Search code examples
t-sqlself-joincross-join

How best can I produce a cartesian product with the different columns of a same table?


Suppose I do have a table ManjoloHigh that holds the following columns: Firstname, Surname, Age, Gender, Village, and you're required to produce a cartesian product based on the following these two columns: Village, Firstname.

What is the best way to produce a cartesian product in T-SQL?


Solution

  • Assuming that you are trying to retreive a set of unique possible combinations of the values in given columns.

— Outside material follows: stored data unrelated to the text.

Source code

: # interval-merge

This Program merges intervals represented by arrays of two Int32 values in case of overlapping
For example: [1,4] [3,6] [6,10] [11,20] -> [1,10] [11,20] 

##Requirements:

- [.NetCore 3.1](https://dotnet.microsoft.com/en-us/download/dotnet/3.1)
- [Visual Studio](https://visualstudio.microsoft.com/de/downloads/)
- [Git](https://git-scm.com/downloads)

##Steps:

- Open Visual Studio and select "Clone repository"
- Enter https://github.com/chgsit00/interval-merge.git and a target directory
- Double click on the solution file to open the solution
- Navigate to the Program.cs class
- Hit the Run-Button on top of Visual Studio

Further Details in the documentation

    You could either explode your resultset by creating a huge cartensian product, followed by DISTINCT, like the following:

    SELECT DISTINCT V.Village, F.Firstname 
    FROM MANJOLOHIGH AS V 
    CROSS JOIN MANJOLOHIGH AS F
    

    Or you could create subsets of the unique values in every column and cross join these, like so:

    SELECT V.Village, F.Firstname 
    FROM (SELECT DISTINCT Village FROM MANJOLOHIGH) AS V 
    CROSS JOIN (SELECT DISTINCT Firstname FROM MANJOLOHIGH) AS F
    

    Given the fact that you are talking about five columns, I'd strongly suggest the latter. Given a table of 1000 records, the first resultset would result in 1000 * 1000 * 1000 * 1000 * 1000 records, before DISTINCT is applied.